Source data:
═══

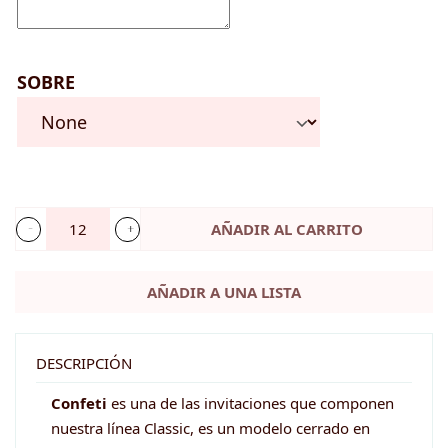
SOBRE
AÑADIR AL CARRITO
Invitación
de
AÑADIR A UNA LISTA
boda
-
CONFETI
DESCRIPCIÓN
cantidad
Confeti
es una de las invitaciones que componen
nuestra línea Classic, es un modelo cerrado en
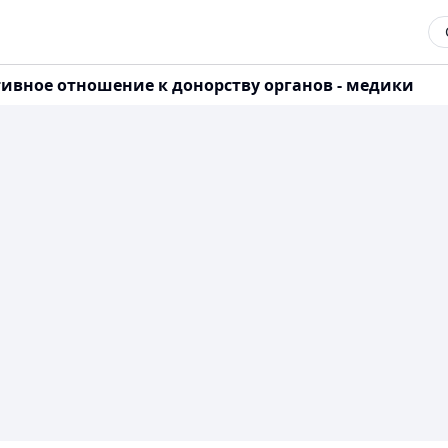
ивное отношение к донорству органов - медики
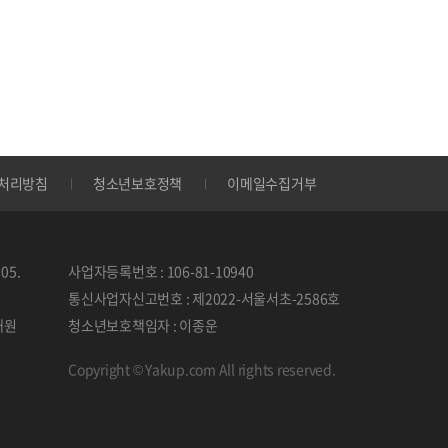
처리방침
청소년보호정책
이메일수집거부
05.
사업자등록번호 : 106-81-10940
통신사업자신고번호 : 제2022-서울서초-2586호
태원
청소년보호책임자 : 이종운
Copyright © Yakup.com All rights reserved.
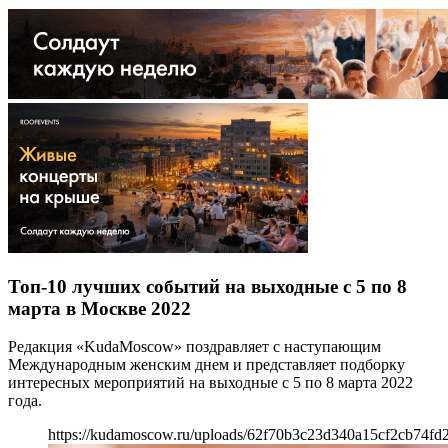
Топ-10 лучших событий на выходные с 5 по 8
марта в Москве 2022
Редакция «KudaMoscow» поздравляет с наступающим
Международным женским днем и представляет подборку
интересных мероприятий на выходные с 5 по 8 марта 2022
года.
https://kudamoscow.ru/uploads/62f70b3c23d340a15cf2cb74fd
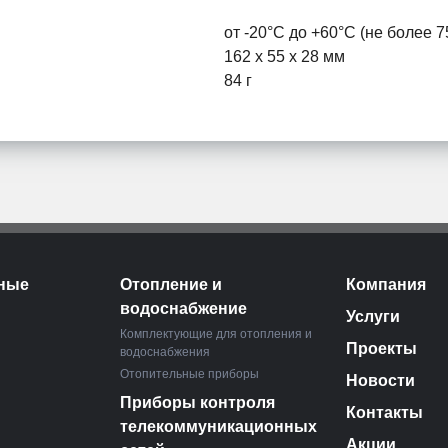
от -20°С до +60°С (не более 
162 x 55 x 28 мм
84 г
ные
Отопление и
Компания
водоснабжение
Услуги
Комплектующие для отопления и
Проекты
водоснабжения
Отопительные приборы
Новости
Приборы контроля
Контакты
телекоммуникационных
Акции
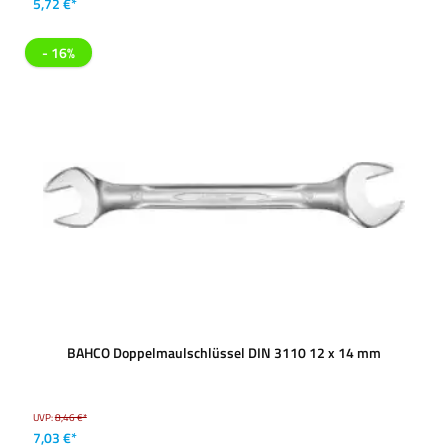
5,72 €*
- 16%
BAHCO Doppelmaulschlüssel DIN 3110 12 x 14 mm
UVP:
8,46 €*
7,03 €*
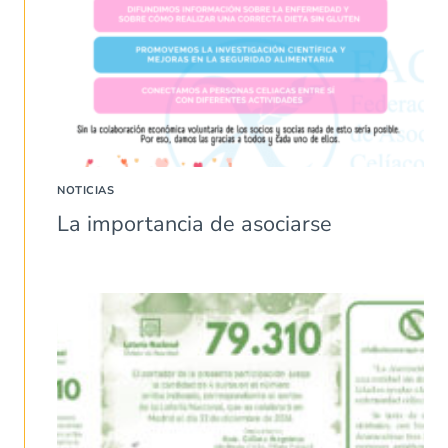
NOTICIAS
La importancia de asociarse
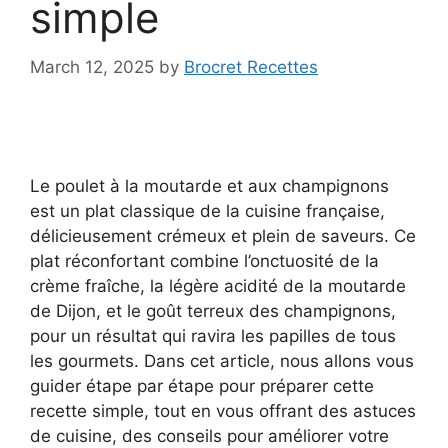
simple
March 12, 2025
by
Brocret Recettes
Le poulet à la moutarde et aux champignons
est un plat classique de la cuisine française,
délicieusement crémeux et plein de saveurs. Ce
plat réconfortant combine l’onctuosité de la
crème fraîche, la légère acidité de la moutarde
de Dijon, et le goût terreux des champignons,
pour un résultat qui ravira les papilles de tous
les gourmets. Dans cet article, nous allons vous
guider étape par étape pour préparer cette
recette simple, tout en vous offrant des astuces
de cuisine, des conseils pour améliorer votre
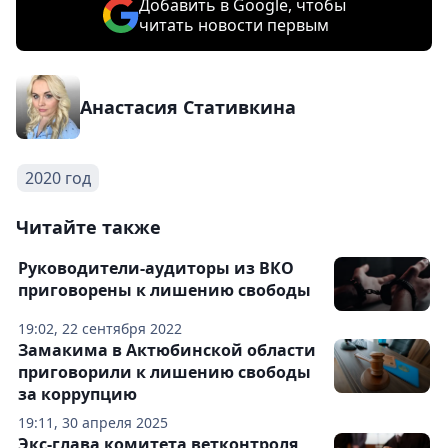
Добавить в Google, чтобы
читать новости первым
Анастасия Стативкина
2020 год
Читайте также
Руководители-аудиторы из ВКО
приговорены к лишению свободы
19:02, 22 сентября 2022
Замакима в Актюбинской области
приговорили к лишению свободы
за коррупцию
19:11, 30 апреля 2025
Экс-глава комитета ветконтроля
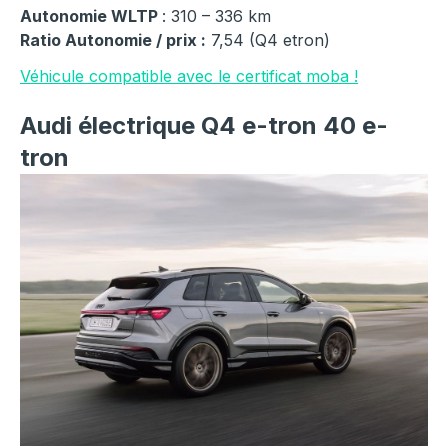
Autonomie WLTP
: 310 – 336 km
Ratio Autonomie / prix :
7,54 (Q4 etron)
Véhicule compatible avec le certificat moba !
Audi électrique Q4 e-tron 40 e-
tron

═══

▶ WHAT YOU NEED TO DO: In the entries above, some lines hold the string "simple". Copy each of them.

▶ SOLUTION FOR THIS EXERCISE:
simple
recette simple, tout en vous offrant des astuces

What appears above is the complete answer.